● **WORK TO BE COMPLETED**:
Answer the following from the obituary text.
1. In what year did the career described at the start end with a state championship in field hockey?
2. To what city did Dawn move after retiring to New Berne, NC?
3. In what grade was Marie Articolo Miklic when Mrs. Dickinson became the physical education teacher?

● **SELECTED TEXT**:
:::::
A gifted coach and fighter for equal opportunities for girls’ athletics. Her career culminated with a state championship in field hockey in 1988.
After traveling, Dawn retired to New Berne, NC and then moved to Vero Beach, FL, where she could enjoy her favorite sports of tennis and golf year-round, she loved competition.
Dawn would like to thank and bless all her family and wonderful friends she made during her life.
Condolences may be shared online at


Connie Turner

February 14, 2021, 2:37 pm

Lee and Lori,
I’m so very sorry for your loss, you and your loved ones are in my thoughts and prayers. Miss you! Safe travels home. Love, Connie

Marie Articolo Miklic

February 16, 2021, 3:25 pm

Mrs. Dickinson became my physical education teacher when I was in 4th grade, and taught us in HS as well. By the time I was 10, I had decided to be a p.e. teacher myself.
She did so much more than teach us. She coached most of our girls sports. In field hockey, she was extraordinary as coach and player. She led BH to many championships and encouraged our participation in the local Mohawk FH club. I remember her substituting me out during a particular game. A few minutes later, she asked me if I was ready to do better. I was ticked, but I went back far more committed.
:::::
● **EXTRACTED RECORDS**:
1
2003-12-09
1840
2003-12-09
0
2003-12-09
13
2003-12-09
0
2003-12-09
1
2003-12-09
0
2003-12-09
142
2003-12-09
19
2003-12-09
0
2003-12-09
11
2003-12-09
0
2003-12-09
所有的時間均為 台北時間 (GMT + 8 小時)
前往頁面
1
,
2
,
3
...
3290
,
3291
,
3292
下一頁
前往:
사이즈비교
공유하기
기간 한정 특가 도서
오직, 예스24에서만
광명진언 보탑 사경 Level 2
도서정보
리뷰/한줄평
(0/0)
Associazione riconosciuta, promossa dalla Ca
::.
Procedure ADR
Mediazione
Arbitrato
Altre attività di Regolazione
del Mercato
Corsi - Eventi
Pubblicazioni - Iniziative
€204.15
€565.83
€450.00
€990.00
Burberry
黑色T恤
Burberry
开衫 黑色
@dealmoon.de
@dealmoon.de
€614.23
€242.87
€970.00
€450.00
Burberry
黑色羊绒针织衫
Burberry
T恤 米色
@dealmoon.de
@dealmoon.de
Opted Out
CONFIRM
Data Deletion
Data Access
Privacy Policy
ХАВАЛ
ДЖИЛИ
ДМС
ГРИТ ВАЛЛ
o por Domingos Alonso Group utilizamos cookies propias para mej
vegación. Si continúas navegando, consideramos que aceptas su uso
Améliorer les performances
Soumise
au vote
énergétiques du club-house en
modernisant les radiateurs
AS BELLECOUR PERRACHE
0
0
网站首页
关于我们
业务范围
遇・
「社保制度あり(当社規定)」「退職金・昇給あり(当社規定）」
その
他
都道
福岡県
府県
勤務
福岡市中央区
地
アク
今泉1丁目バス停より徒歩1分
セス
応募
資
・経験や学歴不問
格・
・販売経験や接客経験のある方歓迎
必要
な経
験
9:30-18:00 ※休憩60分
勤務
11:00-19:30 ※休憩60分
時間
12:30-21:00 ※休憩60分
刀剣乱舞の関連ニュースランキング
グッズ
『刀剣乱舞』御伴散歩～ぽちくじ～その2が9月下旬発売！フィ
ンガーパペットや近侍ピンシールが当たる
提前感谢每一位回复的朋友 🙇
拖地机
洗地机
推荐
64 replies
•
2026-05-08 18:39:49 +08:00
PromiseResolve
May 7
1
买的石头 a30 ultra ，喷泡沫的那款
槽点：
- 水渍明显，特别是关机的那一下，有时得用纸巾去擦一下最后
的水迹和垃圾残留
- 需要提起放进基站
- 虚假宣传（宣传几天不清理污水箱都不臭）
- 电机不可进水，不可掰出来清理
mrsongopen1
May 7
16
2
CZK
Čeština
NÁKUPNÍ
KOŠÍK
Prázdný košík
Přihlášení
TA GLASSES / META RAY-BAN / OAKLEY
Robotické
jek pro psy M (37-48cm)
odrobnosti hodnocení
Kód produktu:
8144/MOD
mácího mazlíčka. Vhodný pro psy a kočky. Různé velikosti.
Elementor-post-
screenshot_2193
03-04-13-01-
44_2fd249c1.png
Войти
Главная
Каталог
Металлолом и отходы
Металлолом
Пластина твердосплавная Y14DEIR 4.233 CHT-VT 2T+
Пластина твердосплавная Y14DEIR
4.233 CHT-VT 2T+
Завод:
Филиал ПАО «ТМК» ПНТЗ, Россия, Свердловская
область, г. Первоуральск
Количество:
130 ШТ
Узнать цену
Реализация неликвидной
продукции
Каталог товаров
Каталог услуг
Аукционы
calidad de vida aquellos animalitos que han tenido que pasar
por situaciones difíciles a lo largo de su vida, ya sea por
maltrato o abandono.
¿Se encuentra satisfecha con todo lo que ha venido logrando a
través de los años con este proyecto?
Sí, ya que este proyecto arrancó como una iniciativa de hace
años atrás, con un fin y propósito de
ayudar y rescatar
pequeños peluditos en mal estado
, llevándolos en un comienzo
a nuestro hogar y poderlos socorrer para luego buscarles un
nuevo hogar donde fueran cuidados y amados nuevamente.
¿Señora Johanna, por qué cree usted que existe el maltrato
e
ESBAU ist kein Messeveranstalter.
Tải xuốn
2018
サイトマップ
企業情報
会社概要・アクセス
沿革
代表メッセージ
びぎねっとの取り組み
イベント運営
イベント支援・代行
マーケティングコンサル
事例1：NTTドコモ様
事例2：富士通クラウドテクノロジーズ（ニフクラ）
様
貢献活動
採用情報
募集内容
:::::
● **ANSWER SECTION**:
1. 1988
2. Vero Beach, FL
3. 4th grade